→ Work task 1: In the text on irrational beliefs and worker mental health, how many examples of human irrationality does Albert Ellis list?
→ Work task 2: Write the next part of the passage on rational and irrational beliefs, starting after its last sentence.

START Text provided

Citation: Turner M, Miller A, Youngs H (2022) The role of irrational beliefs and motivation regulation in worker mental health and work engagement: A latent profile analysis. PLoS ONE 17(8): e0272987. https://doi.org/10.1371/journal.pone.0272987
Editor: Rogis Baker, Universiti Pertahanan Nasional Malaysia, MALAYSIA
Received: April 25, 2022; Accepted: August 1, 2022; Published: August 15, 2022
Copyright: © 2022 Turner et al. This is an open access article distributed under the terms of the Creative Commons Attribution License, which permits unrestricted use, distribution, and reproduction in any medium, provided the original author and source are credited.
Data Availability: All relevant data are within the paper and its Supporting information files.
Funding: The authors received no specific funding for this work.
Competing interests: The authors have declared that no competing interests exist.
Modern human beings have selected the name Homosapien for our species. Homo is Latin for ’human’, and sapien is Latin for ’wise’, ’astute’, or ‘judicious’, and human beings are classically considered to be ‘the rational animal’ (Aristotle Metaphysics ). However, despite this favourable nomenclature, human beings can of course demonstrably operate unwisely, non-astutely, injudiciously, and irrationally. Oscar Wilde writes in his book The Picture of Dorian Gray that “Man is many things, but he is not rational”  and Bertrand Russell  noted that, “[I]t has been said that man is a rational animal. All my life I have been searching for evidence which could support this”. Clearly, human beings frequently and ubiquitously think and act in ways that are irrational, and Albert Ellis  who pioneered the cognitive-behavioural psychotherapy movement of the 1950s and 1960s makes a point of listing 259 examples of human irrationality. Human beings are capable of rationality, in part because they are capable of irrationality, unlike other animals who can only be arational . But despite our rational capabilities, the deployment of our rationality is not a fixed matter and is not to be assumed. It is perhaps more accurate to suggest that, as John McDowell  asserts, we possess a potentiality for rationality which does not imply actuality. Society plays an important role in our rationality  and to move from potential rationality to actual rationality, we must engage in a process of initiation into a social practice, such as education .
One prominent approach that is proposed to help individuals to develop and strengthen their rationality is rational emotive behaviour therapy (REBT ), which is a second-wave cognitive-behavioural psychotherapy (CBT). In REBT rationality is captured in our beliefs about oneself, the world, and other people. Rational beliefs are beliefs that are scientifically warranted, flexible, non-extreme, and usually underpin human survival and fulfilment, at least more so than irrational beliefs which are unscientific, rigid, and absolutistic [7, 10, 11]. In other words, in REBT rational means self-helping and irrational means self-defeating, and as such the chief aims of REBT is to help people weaken their irrational beliefs and strengthen their rational beliefs .

END Text provided
START Provided information

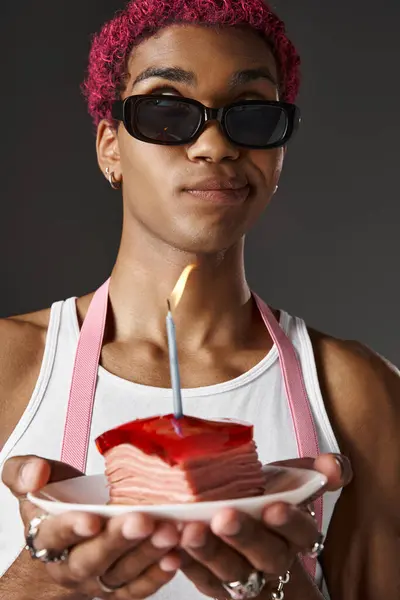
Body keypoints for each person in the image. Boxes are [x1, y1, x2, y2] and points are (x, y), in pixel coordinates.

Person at [0, 0, 398, 599]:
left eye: (252, 115)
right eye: (166, 110)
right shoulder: (9, 365)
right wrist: (44, 585)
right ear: (111, 148)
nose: (215, 145)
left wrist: (282, 593)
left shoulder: (358, 390)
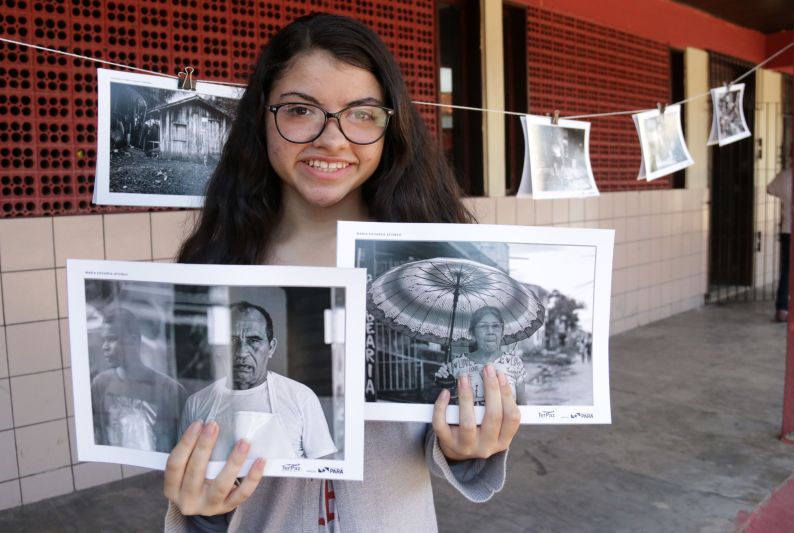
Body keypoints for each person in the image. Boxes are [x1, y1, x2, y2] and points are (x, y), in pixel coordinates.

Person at [163, 13, 521, 532]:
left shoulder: (428, 261)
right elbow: (195, 464)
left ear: (390, 126)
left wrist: (467, 445)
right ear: (261, 118)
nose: (332, 139)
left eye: (362, 113)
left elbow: (437, 429)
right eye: (300, 110)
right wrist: (201, 512)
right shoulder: (216, 263)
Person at [179, 301, 337, 460]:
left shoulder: (301, 397)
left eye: (253, 340)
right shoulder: (196, 403)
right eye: (232, 340)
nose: (241, 353)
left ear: (271, 347)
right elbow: (181, 464)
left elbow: (324, 469)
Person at [91, 307, 186, 453]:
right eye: (104, 340)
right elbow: (98, 436)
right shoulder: (100, 385)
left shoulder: (171, 391)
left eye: (112, 339)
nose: (105, 346)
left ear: (133, 341)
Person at [434, 306, 528, 406]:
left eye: (495, 326)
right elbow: (447, 403)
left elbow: (522, 405)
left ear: (502, 332)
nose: (490, 331)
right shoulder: (457, 364)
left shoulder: (514, 363)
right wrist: (443, 380)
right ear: (473, 333)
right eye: (483, 326)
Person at [767, 166, 792, 322]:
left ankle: (782, 310)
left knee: (786, 270)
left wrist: (784, 196)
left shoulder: (784, 176)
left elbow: (769, 189)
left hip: (788, 230)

END Provided information

→ Written reply 1: 259

→ Written reply 2:
Helpfully, in REBT rational and irrational beliefs are captured in four core ideas respectively. Rational beliefs include preferences (“I want to succeed, but it does not mean I must”), anti-awfulizing (“it is bad to fail, but not awful”), frustration tolerance (“it is difficult to not succeed, but I can tolerate it”), and unconditional acceptance (“failing does not make me a complete failure, it just shows that I am an imperfect human being”). In contrast, irrational beliefs include demandingness (“I want to succeed, and therefore I must”), awfulizing (e.g., “it is not just bad to fail, it is awful”), frustration intolerance (e.g., “it is not just difficult to not succeed, it is intolerable”), and depreciation (e.g., “when I fail, it means that I am a complete failure”). Psychological ill-being is underpinned by irrational beliefs, whereas psychological well-being is underpinned by rational beliefs . A meta-analysis of 83 studies (16,110 participants) reported medium effect size associations between irrational beliefs and symptoms of depression, anxiety, anger, distress, and guilt . Importantly, the association between irrational beliefs and mental health was stronger when a stressful event was present (e.g., job stress) than when it was absent. This association is likely to occur due to irrational beliefs (potentially) activating the ventromedial prefrontal cortex, being responsible for dysfunctional emotions and maladaptive behaviours [15, 16]. Specifically, irrational beliefs may activate the anterior/posterior subregions of the ventromedial prefrontal cortex in processing of safety-threat information, producing sustained physiological responses (i.e., stress) , contributing to the biological inability to adapt to the demands of the stressful situation .
Given the stressful nature of holding irrational beliefs, it is unsurprising that the assessment of irrational beliefs is possible in occupational samples . Whilst the risks of holding irrational beliefs for psychological health and wellbeing is consistently reported in general  and athletic populations[19–21], little is known about the relationship between irrational beliefs and workplace well-being and productivity.
In the research that has drawn links between irrational beliefs and poorer mental health, a range of contributing factors have been proposed to help explain this connection. For example, automatic thoughts (e.g., situational inferences ), maladaptive schemas (e.g., pervasive self-defeating themes ), and threat evaluations (e.g., situational perception of future harm ) have been proposed as important factors that might co-occur alongside irrational beliefs to deleteriously predict mental health [21, 25, 26]. Aside from these cognitive-behavioural factors, recent research  has indicated the potential alignment of irrational beliefs with the humanistic and organismic perspective offered within self-determination theory (SDT [28, 29]). SDT is an empirically based, organismic theory of human behaviour and personality development that is centrally concerned with human flourishing . At the psychological level SDT differentiates types of motivation along a continuum from controlled to autonomous, which is articulated with one of the sub-theories of SDT; Organismic Integration Theory (OIT ).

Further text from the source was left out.